- **Data under study**

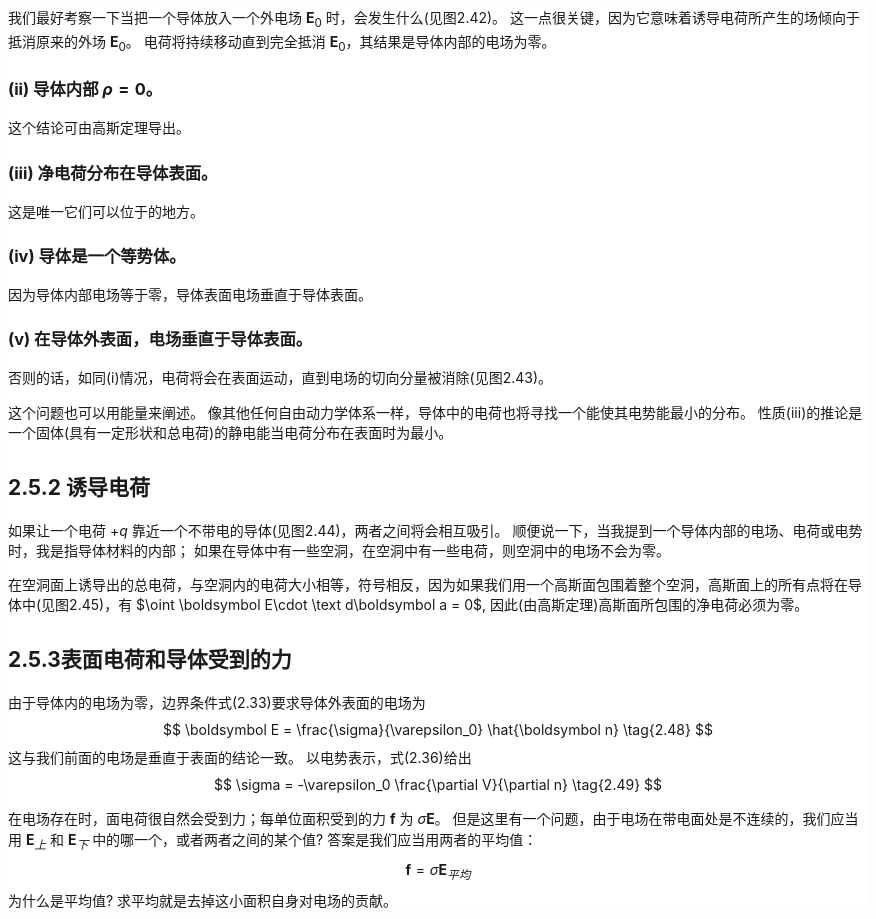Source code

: 我们最好考察一下当把一个导体放入一个外电场 $\boldsymbol E_0$ 时，会发生什么(见图2.42)。
这一点很关键，因为它意味着诱导电荷所产生的场倾向于抵消原来的外场 $\boldsymbol E_0$。
电荷将持续移动直到完全抵消 $\boldsymbol E_0$，其结果是导体内部的电场为零。

### (ii) 导体内部 $\rho =0$。

这个结论可由高斯定理导出。

### (iii) 净电荷分布在导体表面。

这是唯一它们可以位于的地方。

### (iv) 导体是一个等势体。

因为导体内部电场等于零，导体表面电场垂直于导体表面。

### (v) 在导体外表面，电场垂直于导体表面。

否则的话，如同(i)情况，电荷将会在表面运动，直到电场的切向分量被消除(见图2.43)。


这个问题也可以用能量来阐述。
像其他任何自由动力学体系一样，导体中的电荷也将寻找一个能使其电势能最小的分布。
性质(iii)的推论是一个固体(具有一定形状和总电荷)的静电能当电荷分布在表面时为最小。


## 2.5.2 诱导电荷

如果让一个电荷 $+q$ 靠近一个不带电的导体(见图2.44)，两者之间将会相互吸引。
顺便说一下，当我提到一个导体内部的电场、电荷或电势时，我是指导体材料的内部；
如果在导体中有一些空洞，在空洞中有一些电荷，则空洞中的电场不会为零。

在空洞面上诱导出的总电荷，与空洞内的电荷大小相等，符号相反，因为如果我们用一个高斯面包围着整个空洞，高斯面上的所有点将在导体中(见图2.45)，有 $\oint \boldsymbol E\cdot \text d\boldsymbol a = 0$, 因此(由高斯定理)高斯面所包围的净电荷必须为零。

## 2.5.3表面电荷和导体受到的力

由于导体内的电场为零，边界条件式(2.33)要求导体外表面的电场为
$$
  \boldsymbol E = \frac{\sigma}{\varepsilon_0} \hat{\boldsymbol n}
  \tag{2.48}
$$
这与我们前面的电场是垂直于表面的结论一致。
以电势表示，式(2.36)给出
$$
  \sigma = -\varepsilon_0 \frac{\partial V}{\partial n} 
  \tag{2.49}
$$


在电场存在时，面电荷很自然会受到力；每单位面积受到的力 $\boldsymbol f$ 为 $\sigma \boldsymbol E$。
但是这里有一个问题，由于电场在带电面处是不连续的，我们应当用 $\boldsymbol E_{上}$ 和 $\boldsymbol E_{下}$ 中的哪一个，或者两者之间的某个值?
答案是我们应当用两者的平均值：
$$
  \boldsymbol f = \sigma \boldsymbol E_{平均}
  \tag{2.50}
$$
为什么是平均值?
求平均就是去掉这小面积自身对电场的贡献。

- **Activity**
Reproduce the material with every occurrence of "空洞" changed to "空腔" and nothing else altered, leaving out the pictures.

- **Written answer**
Source code

: 我们最好考察一下当把一个导体放入一个外电场 $\boldsymbol E_0$ 时，会发生什么(见图2.42)。
这一点很关键，因为它意味着诱导电荷所产生的场倾向于抵消原来的外场 $\boldsymbol E_0$。
电荷将持续移动直到完全抵消 $\boldsymbol E_0$，其结果是导体内部的电场为零。

### (ii) 导体内部 $\rho =0$。

这个结论可由高斯定理导出。

### (iii) 净电荷分布在导体表面。

这是唯一它们可以位于的地方。

### (iv) 导体是一个等势体。

因为导体内部电场等于零，导体表面电场垂直于导体表面。

### (v) 在导体外表面，电场垂直于导体表面。

否则的话，如同(i)情况，电荷将会在表面运动，直到电场的切向分量被消除(见图2.43)。


这个问题也可以用能量来阐述。
像其他任何自由动力学体系一样，导体中的电荷也将寻找一个能使其电势能最小的分布。
性质(iii)的推论是一个固体(具有一定形状和总电荷)的静电能当电荷分布在表面时为最小。


## 2.5.2 诱导电荷

如果让一个电荷 $+q$ 靠近一个不带电的导体(见图2.44)，两者之间将会相互吸引。
顺便说一下，当我提到一个导体内部的电场、电荷或电势时，我是指导体材料的内部；
如果在导体中有一些空腔，在空腔中有一些电荷，则空腔中的电场不会为零。

在空腔面上诱导出的总电荷，与空腔内的电荷大小相等，符号相反，因为如果我们用一个高斯面包围着整个空腔，高斯面上的所有点将在导体中(见图2.45)，有 $\oint \boldsymbol E\cdot \text d\boldsymbol a = 0$, 因此(由高斯定理)高斯面所包围的净电荷必须为零。

## 2.5.3表面电荷和导体受到的力

由于导体内的电场为零，边界条件式(2.33)要求导体外表面的电场为
$$
  \boldsymbol E = \frac{\sigma}{\varepsilon_0} \hat{\boldsymbol n}
  \tag{2.48}
$$
这与我们前面的电场是垂直于表面的结论一致。
以电势表示，式(2.36)给出
$$
  \sigma = -\varepsilon_0 \frac{\partial V}{\partial n} 
  \tag{2.49}
$$


在电场存在时，面电荷很自然会受到力；每单位面积受到的力 $\boldsymbol f$ 为 $\sigma \boldsymbol E$。
但是这里有一个问题，由于电场在带电面处是不连续的，我们应当用 $\boldsymbol E_{上}$ 和 $\boldsymbol E_{下}$ 中的哪一个，或者两者之间的某个值?
答案是我们应当用两者的平均值：
$$
  \boldsymbol f = \sigma \boldsymbol E_{平均}
  \tag{2.50}
$$
为什么是平均值?
求平均就是去掉这小面积自身对电场的贡献。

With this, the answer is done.